Lockdown has been difficult for everyone. A pinch of social isolation, a splash of Netflix binges, and a sprinkling of pyjamas bottoms is a recipe for a cocktail I do not want to be sipping on anymore. Due to school closures, my shaken-up not stirred cocktail had a new addition, remote learning. Don’t get me wrong, I enjoyed remote learning when it first started. It was nice to be working from home like all my family was, I was able to wake up and work in my pyjamas, go for a walk in the middle of the day and work into the late hours. However, like most teachers I wasn’t in this job to create and narrate PowerPoints. For me, teaching is about student-teacher interactions and building relationships and this is difficult to do when you are literally talking to your bedroom wall.

After a few weeks, I began to miss the classroom and the demands of remote learning had caught up with me. I felt like I was stuck in this strange purgatory and there was no light at the end of the tunnel. I was struggling with my work and I lost all enjoyment in teaching, which made me doubt both myself and my career decisions. How can something I was so sure of before now be so far removed? I was overwhelmed, emotionally drained, and couldn’t bear the thought of planning another lesson. I can now see that I was struggling with burnout, which was definitely exasperated by the confines of my room. But don’t worry, if you are reading this and worrying about your own teaching career do not let this put you off because I promise you it does get better.

=== Activities ===
A – Copy the lockdown teaching passage from "After a few" to "does get better.".
B – Write the next part of the essay on teaching remotely during lockdown, beginning after its last sentence.

=== Dataset entries ===

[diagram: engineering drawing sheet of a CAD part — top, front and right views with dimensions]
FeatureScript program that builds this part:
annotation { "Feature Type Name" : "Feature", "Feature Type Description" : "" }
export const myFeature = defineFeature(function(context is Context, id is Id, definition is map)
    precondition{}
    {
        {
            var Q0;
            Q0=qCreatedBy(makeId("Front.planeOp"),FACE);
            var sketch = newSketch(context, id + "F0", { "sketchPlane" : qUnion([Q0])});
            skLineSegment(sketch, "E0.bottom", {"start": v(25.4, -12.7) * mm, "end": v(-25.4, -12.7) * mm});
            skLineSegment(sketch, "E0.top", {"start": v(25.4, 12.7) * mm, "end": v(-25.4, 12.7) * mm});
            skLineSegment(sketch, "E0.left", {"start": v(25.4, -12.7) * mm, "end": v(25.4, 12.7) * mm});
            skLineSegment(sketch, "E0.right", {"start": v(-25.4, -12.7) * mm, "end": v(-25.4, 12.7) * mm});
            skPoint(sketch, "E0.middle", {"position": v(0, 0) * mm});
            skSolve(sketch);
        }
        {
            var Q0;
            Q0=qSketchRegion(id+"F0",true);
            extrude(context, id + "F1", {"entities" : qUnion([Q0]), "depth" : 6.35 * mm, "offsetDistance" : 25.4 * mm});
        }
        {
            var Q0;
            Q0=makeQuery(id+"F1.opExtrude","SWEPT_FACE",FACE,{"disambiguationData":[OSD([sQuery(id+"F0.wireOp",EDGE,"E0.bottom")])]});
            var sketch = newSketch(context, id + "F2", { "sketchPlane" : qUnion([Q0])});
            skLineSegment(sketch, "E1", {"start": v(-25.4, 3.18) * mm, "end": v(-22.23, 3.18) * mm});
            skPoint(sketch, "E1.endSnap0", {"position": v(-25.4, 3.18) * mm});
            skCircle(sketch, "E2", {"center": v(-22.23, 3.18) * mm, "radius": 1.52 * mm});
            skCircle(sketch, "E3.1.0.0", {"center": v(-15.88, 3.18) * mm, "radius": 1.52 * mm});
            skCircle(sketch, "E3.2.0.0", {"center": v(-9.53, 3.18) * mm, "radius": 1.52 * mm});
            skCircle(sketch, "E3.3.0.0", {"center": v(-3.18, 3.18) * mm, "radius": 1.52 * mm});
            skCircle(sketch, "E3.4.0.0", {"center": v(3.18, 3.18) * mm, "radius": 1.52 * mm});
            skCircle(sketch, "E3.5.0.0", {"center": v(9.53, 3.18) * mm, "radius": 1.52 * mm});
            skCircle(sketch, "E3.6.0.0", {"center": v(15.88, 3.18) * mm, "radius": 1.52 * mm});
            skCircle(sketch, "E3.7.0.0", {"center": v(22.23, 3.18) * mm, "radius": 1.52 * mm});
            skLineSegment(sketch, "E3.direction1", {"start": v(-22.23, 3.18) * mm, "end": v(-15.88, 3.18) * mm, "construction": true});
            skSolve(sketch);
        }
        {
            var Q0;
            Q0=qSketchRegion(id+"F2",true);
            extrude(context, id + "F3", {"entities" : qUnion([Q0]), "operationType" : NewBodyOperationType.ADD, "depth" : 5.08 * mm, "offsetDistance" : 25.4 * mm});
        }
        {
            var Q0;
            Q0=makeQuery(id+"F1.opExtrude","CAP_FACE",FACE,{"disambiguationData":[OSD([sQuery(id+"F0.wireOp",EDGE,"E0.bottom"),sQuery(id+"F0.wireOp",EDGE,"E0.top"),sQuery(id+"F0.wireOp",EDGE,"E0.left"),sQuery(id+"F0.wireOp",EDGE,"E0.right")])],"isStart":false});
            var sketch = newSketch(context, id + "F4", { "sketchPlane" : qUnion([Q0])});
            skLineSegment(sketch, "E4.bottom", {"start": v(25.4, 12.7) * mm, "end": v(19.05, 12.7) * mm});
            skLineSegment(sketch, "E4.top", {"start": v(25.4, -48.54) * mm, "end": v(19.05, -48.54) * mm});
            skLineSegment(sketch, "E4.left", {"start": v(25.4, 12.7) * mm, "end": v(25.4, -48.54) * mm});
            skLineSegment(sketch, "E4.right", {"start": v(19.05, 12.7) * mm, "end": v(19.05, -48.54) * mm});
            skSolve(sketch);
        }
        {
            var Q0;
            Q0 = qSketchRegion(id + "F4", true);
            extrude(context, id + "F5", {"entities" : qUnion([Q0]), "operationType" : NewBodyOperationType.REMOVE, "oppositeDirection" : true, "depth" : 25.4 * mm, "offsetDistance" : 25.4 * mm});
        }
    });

=== Outputs for the tasks ===
A –
After a few weeks, I began to miss the classroom and the demands of remote learning had caught up with me. I felt like I was stuck in this strange purgatory and there was no light at the end of the tunnel. I was struggling with my work and I lost all enjoyment in teaching, which made me doubt both myself and my career decisions. How can something I was so sure of before now be so far removed? I was overwhelmed, emotionally drained, and couldn’t bear the thought of planning another lesson. I can now see that I was struggling with burnout, which was definitely exasperated by the confines of my room. But don’t worry, if you are reading this and worrying about your own teaching career do not let this put you off because I promise you it does get better.

B –
I was given an opportunity to come into support school (the part of the school that was open during closures for both vulnerable and key worker children), teaching psychology taster sessions to both year 7 and year 10. I had forgotten what I enjoyed about teaching, and teaching those sessions had reminded me. It was a good feeling to be able to ask a question and get a response, and to see students excited about my subject once again. In combination with this, I was offered a NQT position at a school that I interviewed for which quadrupled my confidence and gave me a sense of security that all of this was not for nothing. It helped light my flame again and push my burn out aside.

Being stressed out is something that will happen throughout any career, and there are times in teaching which will make anyone double think whether it is the right move for them. Everything happens for a reason, if it is the right move for you- you’ll definitely be reminded why. It is so so important that we take care of ourselves, especially now more than ever.